Another historical treasure, Galena, Illinois boasts impeccably preserved nineteenth century architecture that immediately whisks you away to a different era. These simple yet elegant buildings capture the imagination and soothe the soul. Head out into the country fresh air and have a meander about the Casper Bluff Land and Water Reserve to take advantage of some of the most spectacular views of the magnificent Mississippi River, or take a hike out to Thunderbay Falls to watch the water cascade over the gently arcing rocks into Smallpox Creek. If natural wonders are not really your thing, take the time to visit some of the beautiful architecture that fills Galena, Illinois. The Belvedere Mansion and the Dowling House offer a delightful look into the homes and lifestyles of individuals in 1800s, while the Old Market House State Historic State and the Old Blacksmith Shop offer a look into the past with interesting museums and tours describing the goings ons of these edifices.

Pella, Iowa

Pella, Iowa was founded by the Dutch in the 1840s and has earned itself the title of the Netherlands of the United States. Come immerse yourself in a little taste of Netherland charm and learn about early life in the United States as a European immigrant. The Historic Village, be sure to catch a glimpse of the Vermeer Windmill and Scholte House. The entirety of the Historic Village is an interactive museum of sorts; all volunteers are dressed in costume and ready to share their knowledge about life in traditional Pella, Iowa in the nineteenth century. Tour guides are available for both the Vermeer Windmill as well as the Scholte House to help enhance your historical education. The Scholte House was home to the founder of Pella and has been preserved to put the daily life of his household on display. The Molengracht, or mill canal, within the town center combines old world charm with modern day life. This building complex sports a canal and drawbridge while playing host to shops, restaurants, and a movie theatre. Nearby, the klokkenspel delights both locals and tourists alike. This massive glockenspiel clock has daily performances and provides a cozy atmosphere to the lovely town center.

Bardstown, Kentucky

If you are a drinker and lover of bourbon and whiskey, then Bardstown, Kentucky is your Mecca. Boasting numerous bourbon distilleries, the Oscar Getz Museum of Whiskey History, and, naturally, a massive bourbon festival, Bardstown is the expert when it comes to your favourite alcoholic beverage. If bourbon is not the number one item on your list, Bardstown has multiple other offerings. Go for a stroll, run, or hike in the Bernheim Arboretum and Research Forest. This stunning forest preserve spans over fourteen thousand acres with over thirty-five miles of trails. After a refreshing meander, dive into history at the Old Bardstown Village Civil War Museum or rummage about in one of the many antique shops, where you are certain to find some one-of-a-kind relic.
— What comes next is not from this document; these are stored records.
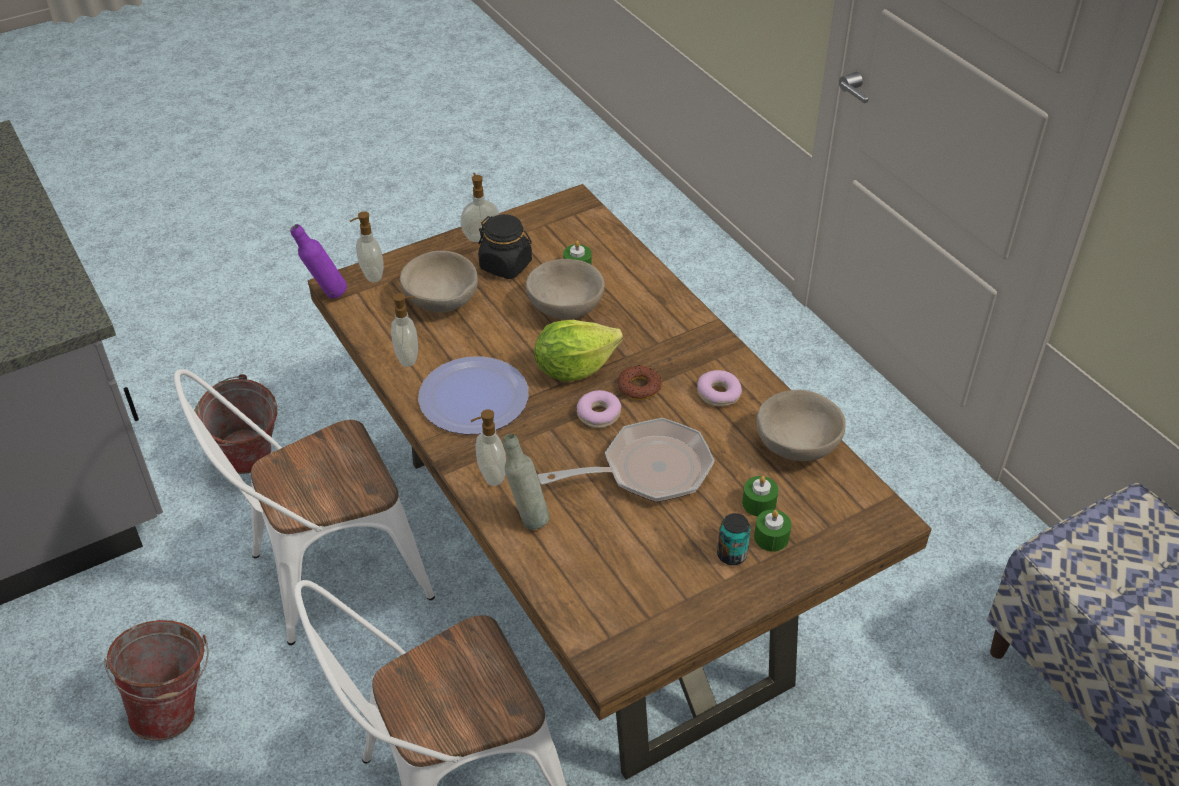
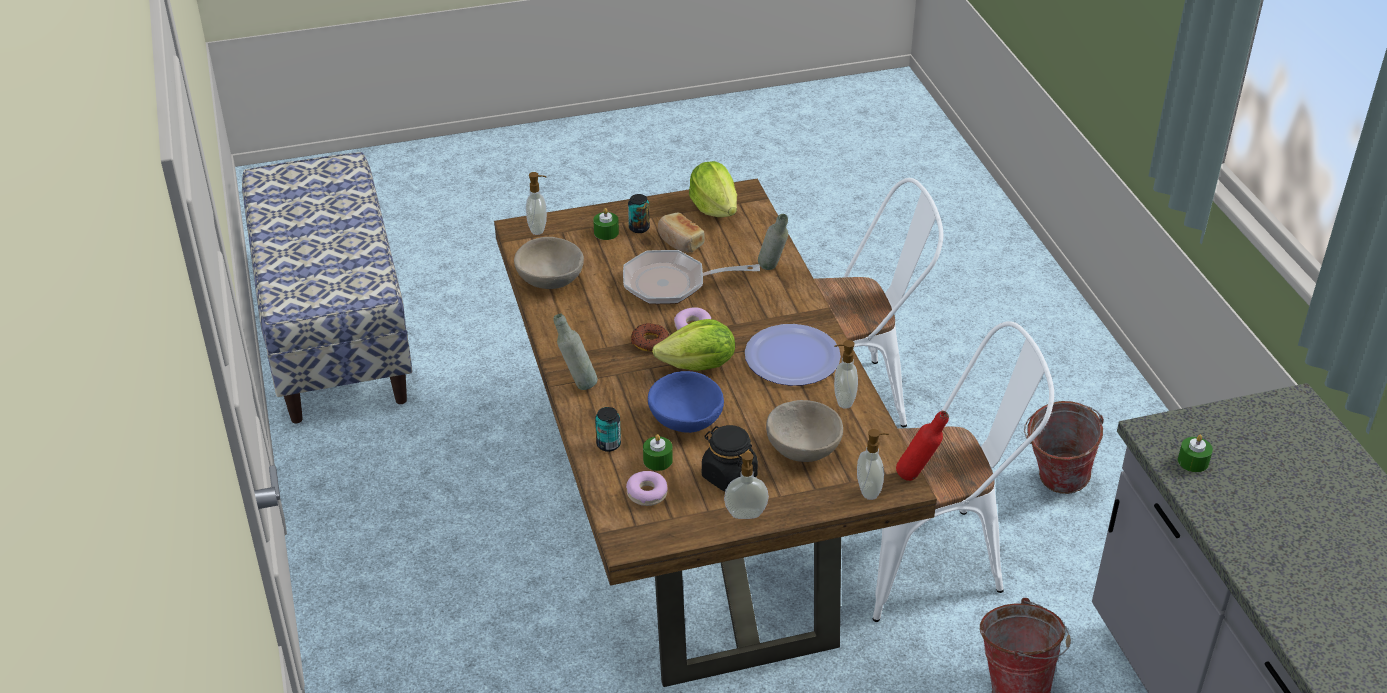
camera: 165 degrees left, 5 degrees down
purple bottle [290,224,347,299] -> red bottle [896,411,949,481]
soap dispenser [471,409,506,486] -> soap dispenser moved to [526,172,547,235]
beige bowl [526,259,605,320] -> blue bowl [648,371,724,433]
donut [697,370,742,406] -> donut moved to [626,471,668,506]
green candle [742,476,779,516] -> green candle moved to [1178,435,1213,472]
none -> grey bottle [554,313,598,390]
none -> can [595,407,621,452]
none -> bread [658,212,705,253]
none -> lettuce [689,161,737,217]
Whether you are looking to get out into the great outdoors, itching to learn from the past, or simply looking for a relaxing getaway, there is a town out there for you, smuggled away in the pocket of some state or another. Whatever your interest, and wherever your destination, you are certain to find a hidden gem of a town to spark your fancy in any corner of the United States of America. Adventure awaits; pack your bags!